Given the listing below, write out exactly the lines starting with the line that has "Bảng size quần áo thể thao nam chi" and going on through the line that has "khi vận động.", both kept.

───

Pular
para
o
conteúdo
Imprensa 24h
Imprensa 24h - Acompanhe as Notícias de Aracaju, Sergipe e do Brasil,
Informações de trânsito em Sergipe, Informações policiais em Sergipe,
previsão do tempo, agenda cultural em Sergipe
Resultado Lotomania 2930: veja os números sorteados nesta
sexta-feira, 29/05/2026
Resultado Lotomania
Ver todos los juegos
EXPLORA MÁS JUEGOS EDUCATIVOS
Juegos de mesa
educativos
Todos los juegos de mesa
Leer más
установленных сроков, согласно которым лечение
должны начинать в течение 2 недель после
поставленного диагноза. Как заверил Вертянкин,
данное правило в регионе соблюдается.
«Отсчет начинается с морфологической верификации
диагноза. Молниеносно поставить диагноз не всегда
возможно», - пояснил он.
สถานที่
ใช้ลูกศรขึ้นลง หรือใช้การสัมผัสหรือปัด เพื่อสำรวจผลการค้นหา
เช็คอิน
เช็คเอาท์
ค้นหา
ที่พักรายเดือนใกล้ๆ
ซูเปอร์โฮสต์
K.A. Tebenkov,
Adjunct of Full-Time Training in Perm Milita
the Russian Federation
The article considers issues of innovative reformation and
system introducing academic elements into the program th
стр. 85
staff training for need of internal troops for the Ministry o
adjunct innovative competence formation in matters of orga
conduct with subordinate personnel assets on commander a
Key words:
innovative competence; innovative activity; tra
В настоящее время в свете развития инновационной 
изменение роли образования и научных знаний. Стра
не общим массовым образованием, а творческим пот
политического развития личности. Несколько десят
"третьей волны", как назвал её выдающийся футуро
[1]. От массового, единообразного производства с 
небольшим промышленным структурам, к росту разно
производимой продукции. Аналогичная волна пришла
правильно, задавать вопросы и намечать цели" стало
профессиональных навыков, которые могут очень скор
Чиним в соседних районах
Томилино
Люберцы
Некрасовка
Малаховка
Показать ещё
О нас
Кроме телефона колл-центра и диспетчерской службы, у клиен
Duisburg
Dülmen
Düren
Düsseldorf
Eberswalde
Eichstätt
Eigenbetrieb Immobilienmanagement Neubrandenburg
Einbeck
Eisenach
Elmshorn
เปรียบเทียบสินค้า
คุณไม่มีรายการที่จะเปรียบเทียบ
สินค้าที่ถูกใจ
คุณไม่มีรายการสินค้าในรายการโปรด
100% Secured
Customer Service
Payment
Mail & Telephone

───

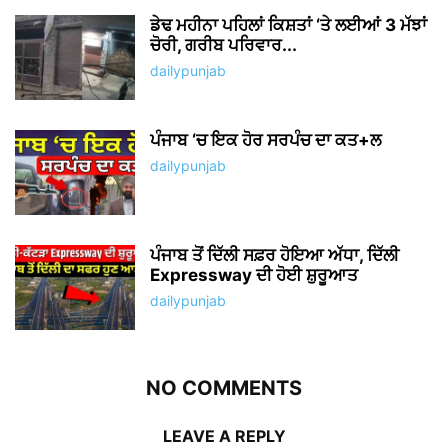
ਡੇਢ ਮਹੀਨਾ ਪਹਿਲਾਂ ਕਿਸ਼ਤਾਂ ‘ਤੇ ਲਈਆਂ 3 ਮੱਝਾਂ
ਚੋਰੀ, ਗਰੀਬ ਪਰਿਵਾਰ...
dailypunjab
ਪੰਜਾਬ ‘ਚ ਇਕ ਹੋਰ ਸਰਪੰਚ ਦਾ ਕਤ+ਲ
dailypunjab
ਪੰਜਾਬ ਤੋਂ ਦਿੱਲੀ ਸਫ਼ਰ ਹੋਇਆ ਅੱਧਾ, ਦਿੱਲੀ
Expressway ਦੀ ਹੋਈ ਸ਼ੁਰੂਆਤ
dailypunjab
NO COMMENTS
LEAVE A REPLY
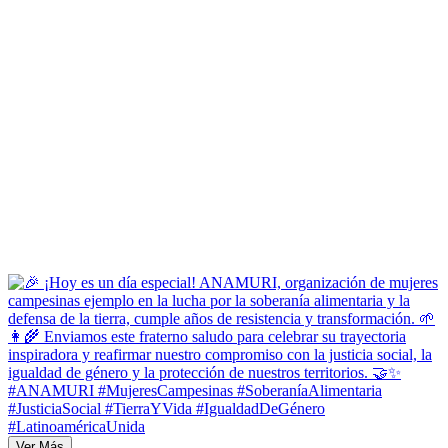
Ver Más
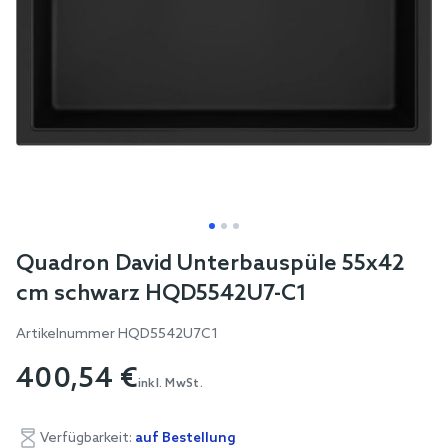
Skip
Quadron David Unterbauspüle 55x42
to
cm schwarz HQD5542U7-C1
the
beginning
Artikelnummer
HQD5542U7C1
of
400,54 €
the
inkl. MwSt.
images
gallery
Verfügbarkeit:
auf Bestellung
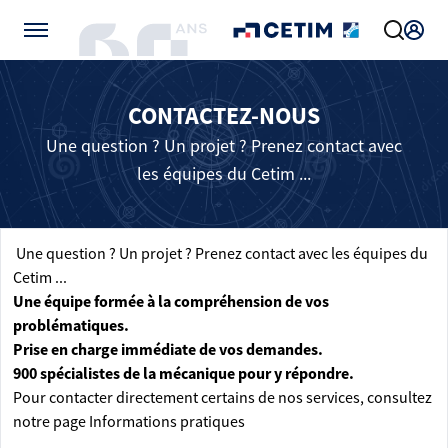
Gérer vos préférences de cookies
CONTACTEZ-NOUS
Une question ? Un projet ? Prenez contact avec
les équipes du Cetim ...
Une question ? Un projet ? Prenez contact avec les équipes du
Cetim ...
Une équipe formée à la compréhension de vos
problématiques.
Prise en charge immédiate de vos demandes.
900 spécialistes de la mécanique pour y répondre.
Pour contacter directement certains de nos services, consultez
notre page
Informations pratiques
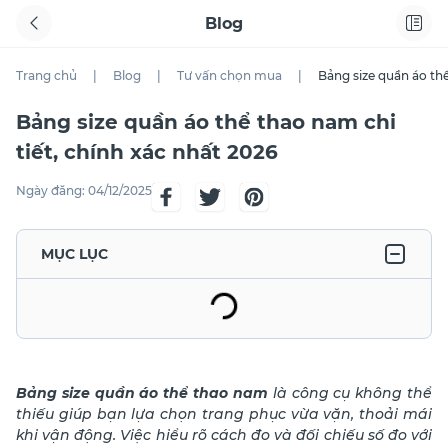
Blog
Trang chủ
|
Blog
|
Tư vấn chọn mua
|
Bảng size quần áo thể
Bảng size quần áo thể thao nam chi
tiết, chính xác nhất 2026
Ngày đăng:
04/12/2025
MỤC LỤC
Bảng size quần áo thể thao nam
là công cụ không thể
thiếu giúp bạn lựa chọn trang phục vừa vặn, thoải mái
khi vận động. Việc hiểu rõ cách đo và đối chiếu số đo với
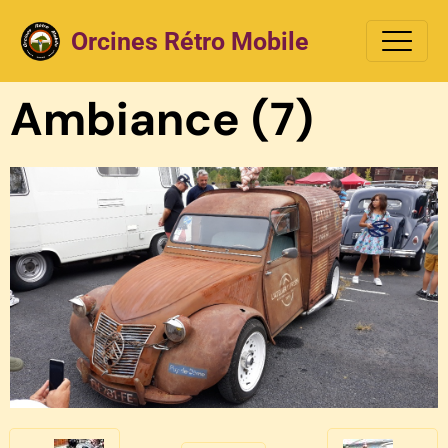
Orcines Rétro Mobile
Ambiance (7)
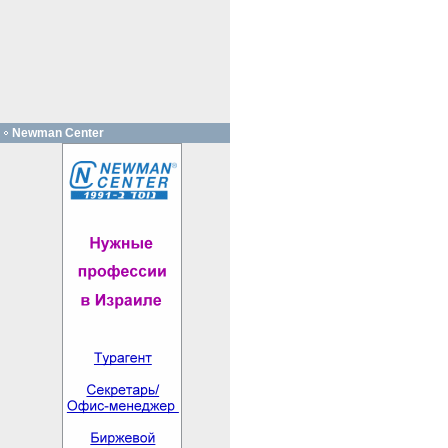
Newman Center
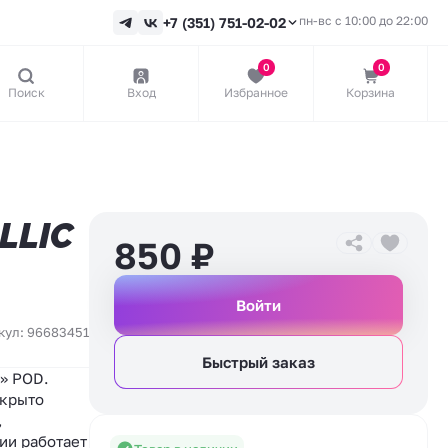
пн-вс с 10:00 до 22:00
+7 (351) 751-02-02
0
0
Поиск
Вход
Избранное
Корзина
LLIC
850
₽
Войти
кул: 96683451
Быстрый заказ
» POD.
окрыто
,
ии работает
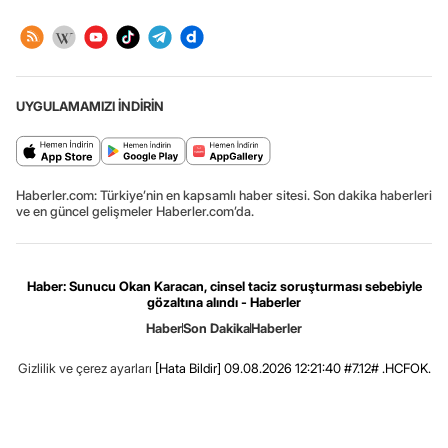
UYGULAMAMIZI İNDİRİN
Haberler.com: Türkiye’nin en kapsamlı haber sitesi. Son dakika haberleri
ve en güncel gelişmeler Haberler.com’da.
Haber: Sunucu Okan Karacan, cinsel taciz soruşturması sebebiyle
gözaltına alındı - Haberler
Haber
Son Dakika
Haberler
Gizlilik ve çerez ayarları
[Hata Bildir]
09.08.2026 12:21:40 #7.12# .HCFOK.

───

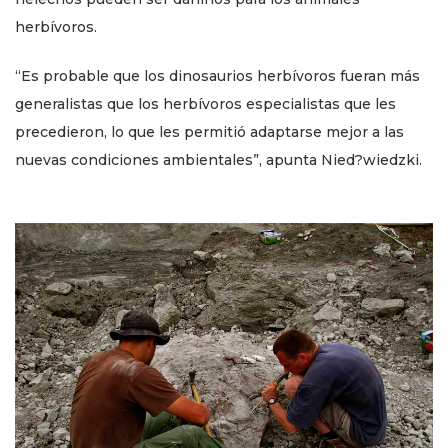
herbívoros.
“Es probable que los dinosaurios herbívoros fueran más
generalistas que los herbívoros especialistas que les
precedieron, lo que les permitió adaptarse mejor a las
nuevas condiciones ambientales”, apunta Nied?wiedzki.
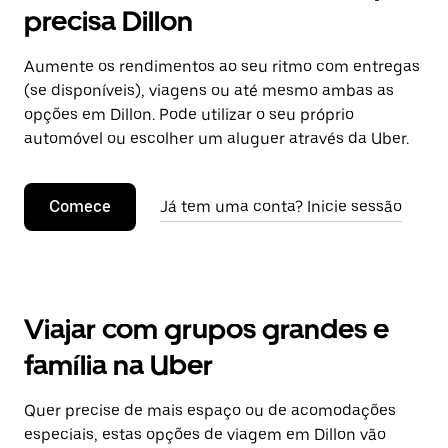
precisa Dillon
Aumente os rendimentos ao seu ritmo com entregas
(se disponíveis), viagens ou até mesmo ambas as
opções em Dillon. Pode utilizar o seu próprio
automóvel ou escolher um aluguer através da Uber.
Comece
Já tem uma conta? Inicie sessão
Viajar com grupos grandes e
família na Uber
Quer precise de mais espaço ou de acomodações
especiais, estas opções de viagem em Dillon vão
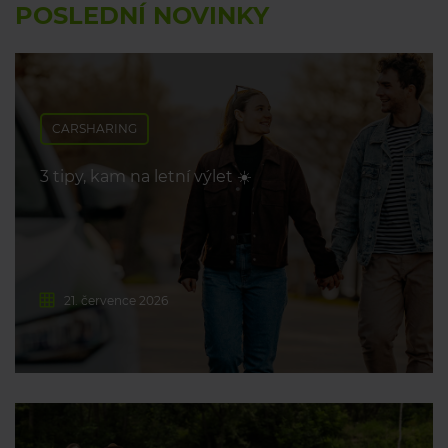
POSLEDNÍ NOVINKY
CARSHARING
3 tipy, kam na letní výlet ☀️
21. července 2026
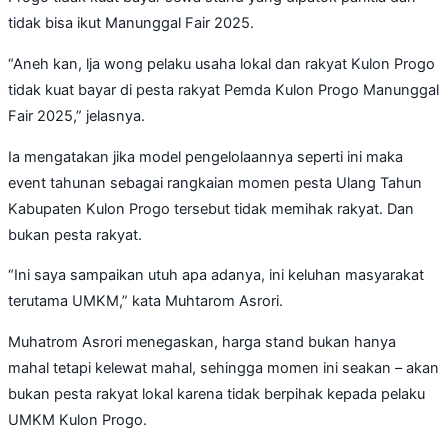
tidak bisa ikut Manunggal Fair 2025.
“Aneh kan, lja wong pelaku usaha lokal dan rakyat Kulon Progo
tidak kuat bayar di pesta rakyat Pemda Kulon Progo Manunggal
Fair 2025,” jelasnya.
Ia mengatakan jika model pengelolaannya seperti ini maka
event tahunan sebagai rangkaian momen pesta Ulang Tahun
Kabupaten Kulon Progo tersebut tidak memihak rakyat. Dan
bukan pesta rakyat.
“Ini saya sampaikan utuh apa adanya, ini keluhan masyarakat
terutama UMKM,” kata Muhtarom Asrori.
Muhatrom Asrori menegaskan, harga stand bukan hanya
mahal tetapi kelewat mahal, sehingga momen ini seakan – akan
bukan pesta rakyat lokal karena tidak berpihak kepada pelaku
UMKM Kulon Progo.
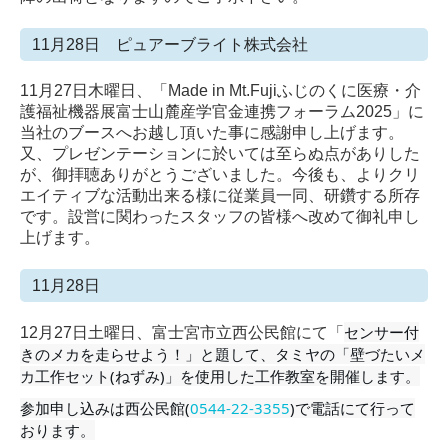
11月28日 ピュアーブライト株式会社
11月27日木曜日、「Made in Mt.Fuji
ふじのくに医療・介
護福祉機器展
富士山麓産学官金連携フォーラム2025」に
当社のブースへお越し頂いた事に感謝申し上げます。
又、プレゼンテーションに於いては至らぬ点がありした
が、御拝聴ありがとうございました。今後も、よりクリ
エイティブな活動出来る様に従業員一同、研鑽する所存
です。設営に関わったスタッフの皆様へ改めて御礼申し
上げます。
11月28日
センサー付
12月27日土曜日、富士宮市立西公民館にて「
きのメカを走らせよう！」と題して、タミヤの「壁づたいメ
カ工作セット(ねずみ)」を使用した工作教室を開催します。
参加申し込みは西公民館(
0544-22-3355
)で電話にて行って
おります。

───

> [Written solution]:
Bảng size quần áo thể thao nam chi
tiết, chính xác nhất 2026
Ngày đăng:
04/12/2025
MỤC LỤC
Bảng size quần áo thể thao nam
là công cụ không thể
thiếu giúp bạn lựa chọn trang phục vừa vặn, thoải mái
khi vận động. Việc hiểu rõ cách đo và đối chiếu số đo với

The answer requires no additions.